Je commence à être énervée parce que je déteste faire les magasins (je n’ai pas commencé). Des gens partout. Je rentre dans une boutique. Des chaussures partout alignées, dans une lumière électrique. C’est parfaitement normal, c’est un magasin de chaussures, respire, détends-toi. Une vendeuse vient me voir et si elle me demande ce que je veux je lui dis sur un ton désagréable : des chaussures ! Non mais je l’emmerde. Je déteste les vendeuses. Et aussi les clientes. Elles n’ont qu’à être ailleurs, pourquoi on a toute envie de s’acheter des pompes le samedi à cinq heures? Moi, je suis mal organisée, mais les autres non, pourquoi elles n’y vont pas avant? Je regarde les chaussures. J’en prends une. J’enlève ma chaussure, qui est toute pourrie, parce que je vais m’acheter des chaussures quand les autres tombent en ruine. Je suis en chaussettes. J’enlève la chaussette. Mon pied est rouge comme une saucisse bouillie. On est peu de chose. J’essaie de me penser intérieurement en femme fatale. J’essaie. J’essaie toujours. Je mets mon pied dans la chaussure. Il coince. J’ai pas le bon vêtement pour regarder la jambe que ça me fait. ça me fait mal. J’ai chaud. Une nana passe devant moi. Mon sac glisse. La chaussure est moche. Je la remets en place. Une autre. Pareil. Le pied saucisse, le sac qui glisse, la fille qui passe. Je hais les boutiques, les chaussures, les endroits plein de gens. Aucune chaussure ne va. Elles me font le pied con. Et j’aime pas. Surtout qu’elles sont à 45 euros, alors 45 euros pour un pied con.

Je suis dégoûtée.

Je vais dans un autre magasin, peu importe son nom, mais cher. Toutes les chaussures sont jolies. Je ne sais pas si ça mérite le nom de chaussures, parfois on se demande s’il ne faudrait pas les poser au milieu du salon pour les regarder, mais bon, elles sont jolies. Petites fleurs. Talons épais, le truc mode. Le prix. Salopes. Mais j’en ai marre. C’est à dire que des chaussures à la con à 5 euros, OK, mais à 40, non, alors du coup j’achète à très cher, enfin peut-être pas très cher pour d’autres, mais pour moi. Enfin non j’achète pas, je ressors énervée, je vais dans un autre magasin, j’essaie encore, avec mon sac qui glisse, je bois de l’eau parce que j’ai soif, chaussures qui coincent, pourquoi j’ai le pied à chaussures chères?

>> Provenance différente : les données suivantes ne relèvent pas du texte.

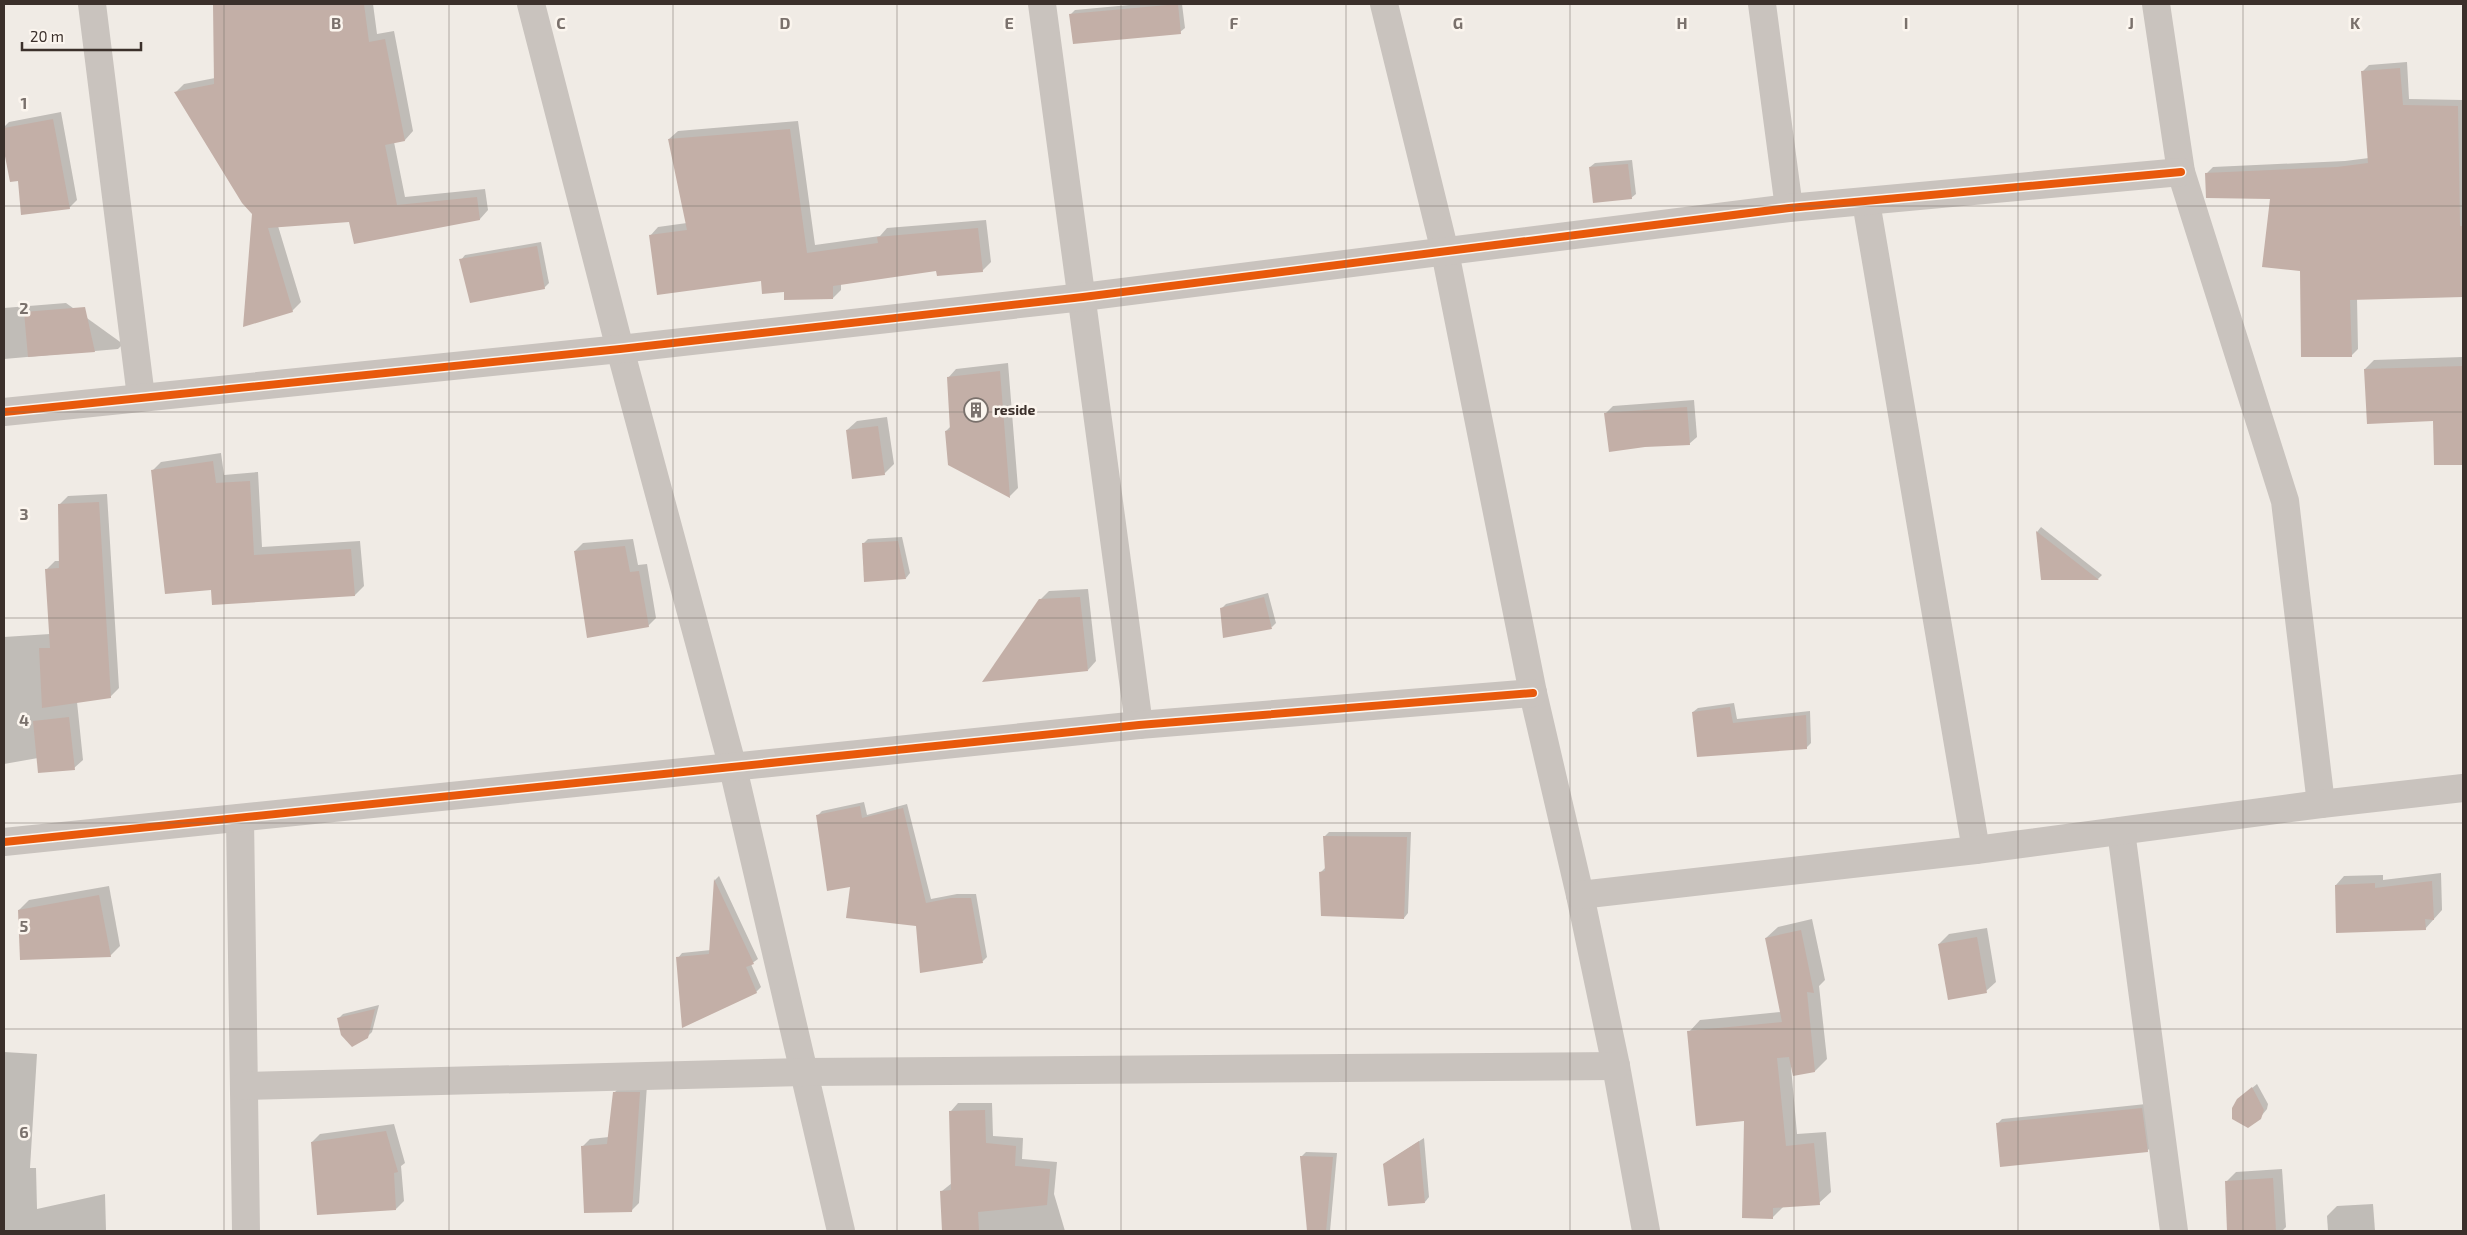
<svg xmlns="http://www.w3.org/2000/svg" width="2467" height="1235" viewBox="0 0 2467 1235" font-family="'Exo 2',sans-serif">
<rect width="100%" height="100%" fill="#f0ebe5"/>
<g fill="#0003">
<polygon points="215,4 373,4 377,34 394,31 413,131 405,140 394,142 405,197 485,189 488,210 480,219 350,221 278,226 301,302 292,311 253,214 176,92 184,84 215,78"/>
<polygon points="1140,4 1182,4 1185,28 1180,32 1071,14 1075,10"/>
<polygon points="2407,62 2409,99 2463,100 2463,296 2357,298 2358,349 2351,356 2301,270 2272,198 2206,174 2213,167 2345,161 2369,158 2362,72 2369,65"/>
<polygon points="61,112 77,200 69,208 19,179 11,180 4,144 4,127 9,122"/>
<polygon points="798,121 815,245 880,236 887,228 986,220 991,262 982,271 938,269 841,284 841,290 833,298 785,291 763,280 650,236 658,227 687,223 669,139 678,131"/>
<polygon points="1632,160 1636,194 1631,198 1590,167 1595,163"/>
<polygon points="541,242 549,283 544,288 461,260 465,255"/>
<polygon points="66,303 123,344 118,349 4,359 4,308"/>
<polygon points="2463,357 2463,464 2435,464 2434,420 2365,369 2374,360"/>
<polygon points="1008,363 1018,488 1010,496 949,464 946,431 951,426 948,378 956,369"/>
<polygon points="1694,400 1697,437 1689,444 1605,414 1613,406"/>
<polygon points="887,417 894,464 884,474 847,430 857,421"/>
<polygon points="221,453 224,475 258,472 262,547 360,541 364,586 355,595 212,589 152,471 161,462"/>
<polygon points="107,494 119,688 110,697 77,702 83,760 74,768 38,758 4,764 4,637 50,634 46,570 55,561 60,561 59,505 68,496"/>
<polygon points="2041,527 2102,575 2098,579 2042,579 2037,532"/>
<polygon points="902,537 910,573 906,578 863,544 868,539"/>
<polygon points="633,539 638,565 647,564 656,618 648,626 575,551 583,543"/>
<polygon points="1088,589 1096,661 1088,670 1040,600 1049,591"/>
<polygon points="1268,593 1276,623 1272,627 1221,609 1226,604"/>
<polygon points="1734,703 1737,719 1810,711 1811,743 1806,748 1693,712 1698,708"/>
<polygon points="864,802 867,815 907,804 931,899 957,894 976,894 987,957 983,961 921,972 917,925 851,886 817,816 822,811"/>
<polygon points="1329,832 1411,832 1408,913 1404,918 1321,872 1326,867 1325,836"/>
<polygon points="2441,873 2442,910 2425,929 2336,885 2344,876 2383,875 2383,880"/>
<polygon points="719,876 758,959 751,964 761,987 756,992 678,958 682,953 711,950 715,880"/>
<polygon points="109,886 120,946 110,956 19,910 29,900"/>
<polygon points="1812,919 1825,980 1819,986 1827,1059 1815,1071 1791,1067 1797,1134 1826,1132 1831,1192 1819,1203 1784,1206 1772,1218 1745,1120 1689,1032 1700,1020 1781,1012 1766,938 1778,927"/>
<polygon points="1987,928 1996,982 1986,991 1939,944 1949,934"/>
<polygon points="379,1005 372,1032 367,1037 338,1019 343,1014"/>
<polygon points="4,1052 37,1054 30,1168 36,1168 37,1209 105,1194 106,1231 4,1231"/>
<polygon points="2257,1084 2268,1104 2267,1109 2258,1120 2240,1098"/>
<polygon points="622,1085 647,1085 639,1203 631,1211 583,1146 590,1139 609,1137 614,1093"/>
<polygon points="958,1103 992,1103 993,1136 1023,1138 1022,1159 1057,1162 1054,1194 1065,1231 943,1231 942,1191 952,1183 951,1111"/>
<polygon points="2146,1104 2152,1146 2147,1151 1997,1124 2002,1119"/>
<polygon points="394,1124 405,1163 401,1166 404,1201 396,1209 312,1142 320,1134"/>
<polygon points="1424,1138 1429,1197 1425,1202 1384,1164"/>
<polygon points="1306,1152 1337,1153 1330,1231 1308,1231 1302,1156"/>
<polygon points="2282,1169 2286,1227 2282,1231 2229,1231 2226,1182 2236,1172"/>
<polygon points="2373,1204 2375,1231 2328,1231 2327,1216 2337,1206"/>
</g>
<g fill="#c3afa7">
<polygon points="213,4 364,4 369,42 385,39 405,141 385,145 397,205 477,197 480,220 354,244 349,222 268,228 293,312 243,327 252,214 242,203 174,92 214,84"/>
<polygon points="1178,4 1181,34 1073,44 1069,14"/>
<polygon points="2400,68 2403,105 2458,106 2460,226 2463,226 2463,297 2350,300 2352,357 2301,357 2300,271 2262,267 2270,199 2206,198 2205,173 2337,167 2368,163 2361,71"/>
<polygon points="53,119 70,209 21,215 18,181 10,182 4,151 4,128"/>
<polygon points="790,129 807,253 878,243 877,237 978,228 983,272 937,276 936,271 833,286 833,299 784,300 784,292 762,294 761,281 657,295 649,235 687,230 668,139"/>
<polygon points="1628,164 1632,199 1593,203 1589,167"/>
<polygon points="537,246 545,289 470,303 459,259"/>
<polygon points="85,307 95,352 28,357 24,312"/>
<polygon points="2463,366 2463,465 2434,465 2433,421 2367,424 2364,369"/>
<polygon points="1000,371 1010,498 948,465 945,431 950,430 947,377"/>
<polygon points="1687,407 1690,445 1645,447 1609,452 1604,413"/>
<polygon points="878,426 885,475 852,479 846,430"/>
<polygon points="213,461 216,483 250,481 254,555 351,549 355,596 212,605 211,590 165,594 151,470"/>
<polygon points="99,502 111,698 42,708 39,648 50,648 45,569 59,568 58,504"/>
<polygon points="2036,531 2099,580 2041,580"/>
<polygon points="898,541 906,579 864,582 862,543"/>
<polygon points="625,546 630,572 639,571 649,627 587,638 574,551"/>
<polygon points="1080,597 1088,671 982,682 1039,599"/>
<polygon points="1264,597 1272,629 1223,638 1220,608"/>
<polygon points="1730,707 1733,723 1806,715 1807,749 1697,757 1692,712"/>
<polygon points="69,717 75,770 38,773 33,721"/>
<polygon points="860,806 862,818 903,808 926,903 951,898 971,898 983,963 920,973 916,926 846,918 850,887 827,891 816,815"/>
<polygon points="1323,836 1407,837 1404,919 1321,916 1319,872 1325,871"/>
<polygon points="714,879 754,964 746,967 757,993 682,1028 676,957 709,954"/>
<polygon points="2432,881 2434,920 2425,919 2426,930 2336,933 2335,885 2375,883 2375,888"/>
<polygon points="99,895 111,957 20,960 18,910"/>
<polygon points="1801,930 1814,993 1807,992 1815,1072 1793,1076 1789,1057 1777,1058 1786,1146 1814,1143 1820,1205 1773,1208 1773,1219 1742,1218 1744,1121 1696,1126 1687,1031 1782,1022 1765,938"/>
<polygon points="1977,937 1987,993 1948,1000 1938,944"/>
<polygon points="375,1009 368,1038 352,1047 341,1035 337,1018"/>
<polygon points="2252,1087 2264,1110 2261,1119 2248,1128 2232,1119 2232,1108 2237,1099"/>
<polygon points="613,1092 640,1092 632,1212 584,1213 581,1146 607,1144"/>
<polygon points="2142,1108 2148,1152 2000,1167 1996,1123"/>
<polygon points="985,1110 986,1143 1016,1146 1015,1166 1050,1169 1047,1205 978,1212 979,1231 942,1231 940,1191 951,1190 949,1111"/>
<polygon points="386,1131 398,1172 394,1173 396,1210 317,1215 311,1142"/>
<polygon points="1419,1141 1425,1203 1388,1206 1383,1164"/>
<polygon points="1300,1156 1333,1157 1326,1231 1307,1231"/>
<polygon points="2273,1178 2276,1231 2227,1231 2225,1181"/>
</g>
<g fill="none" stroke-linecap="round" stroke-linejoin="round">
<g stroke="#c9c3be" stroke-width="28">
<polyline points="92,4 141,397"/>
<polyline points="531,4 620,349 733,768 841,1231"/>
<polyline points="1042,4 1139,725"/>
<polyline points="1384,4 1445,252 1533,693 1580,895 1616,1066 1646,1231"/>
<polyline points="1762,4 1789,208"/>
<polyline points="2156,4 2181,172 2285,501 2321,804"/>
<polyline points="1866,202 1976,850"/>
<polyline points="4,412 620,349 1083,297 1789,208 2181,172"/>
<polyline points="240,818 246,1231"/>
<polyline points="2121,831 2174,1231"/>
<polyline points="4,842 1139,725 1533,693"/>
<polyline points="1580,895 1976,850 2321,804 2463,788"/>
<polyline points="244,1086 804,1072 1616,1066"/>
</g>
<g stroke="#fbf5ee" stroke-width="11">
<g id="cycleway">
<polyline points="4,412 620,349 1083,297 1789,208 2181,172"/>
<polyline points="4,842 1139,725 1533,693"/>
</g>
</g>
<use href="#cycleway" stroke="#e8590c" stroke-width="8"/>
</g>
<path fill="none" stroke="#7a716c" stroke-width="1" stroke-opacity="0.55" d="M 224,4 L 224,1231M 449,4 L 449,1231M 673,4 L 673,1231M 897,4 L 897,1231M 1121,4 L 1121,1231M 1346,4 L 1346,1231M 1570,4 L 1570,1231M 1794,4 L 1794,1231M 2018,4 L 2018,1231M 2243,4 L 2243,1231M 4,206 L 2463,206M 4,412 L 2463,412M 4,618 L 2463,618M 4,823 L 2463,823M 4,1029 L 2463,1029"/>
<defs>
<g id="building-ring" transform="scale(1.25)"><circle r="9.5" fill="#fbf5ee" stroke="#7a716c" stroke-width="1.5"/><path d="M-4-6H4V6H1V3H-1V6H-4ZM-2.5-4.3h1.7v1.8h-1.7ZM.8-4.3h1.7v1.8H.8ZM-2.5-1h1.7V.8h-1.7ZM.8-1h1.7V.8H.8Z" fill="#7a716c"/></g>
</defs>
<g fill-rule="evenodd">
<use href="#building-ring" x="976" y="410"/>
</g>
<g text-anchor="middle" stroke-width="5" stroke-linejoin="round" paint-order="stroke">
<g font-size="14" font-weight="bold" fill="#3b302b" stroke="#fbf5ee" text-anchor="start">
<text x="994" y="415">reside</text>
</g>
</g>
<g font-size="16" text-anchor="middle" font-weight="bold" fill="#7a716c" stroke="#fbf5ee" stroke-width="5" stroke-linejoin="round" paint-order="stroke">
<text x="336" y="29">B</text>
<text x="561" y="29">C</text>
<text x="785" y="29">D</text>
<text x="1009" y="29">E</text>
<text x="1234" y="29">F</text>
<text x="1458" y="29">G</text>
<text x="1682" y="29">H</text>
<text x="1906" y="29">I</text>
<text x="2131" y="29">J</text>
<text x="2355" y="29">K</text>
<text x="24" y="109">1</text>
<text x="24" y="314">2</text>
<text x="24" y="520">3</text>
<text x="24" y="726">4</text>
<text x="24" y="932">5</text>
<text x="24" y="1138">6</text>
</g>
<rect width="2467" height="1235" fill="none" stroke="#3b302b" stroke-width="10"/>
<path d="M22 42v8h119v-8" fill="none" stroke="#3b302b" stroke-width="2.5"/>
<text x="30" y="42" font-size="15" fill="#3b302b" stroke="#fbf5ee" stroke-width="4" paint-order="stroke">20 m</text>
</svg>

Je retourne dans le magasin cher, zut, demain je vais rue Machin là, près des Halles, où il y a de la pompe à 5 euros, et j’achète là. ça fera une moyenne avec celles d’aujourd’hui. Ah, j’aime pas acheter, j’aime pas m’habiller, mais j’en ai marre d’être un tas.

Donc, moralité, pour être chic, dépense du fric.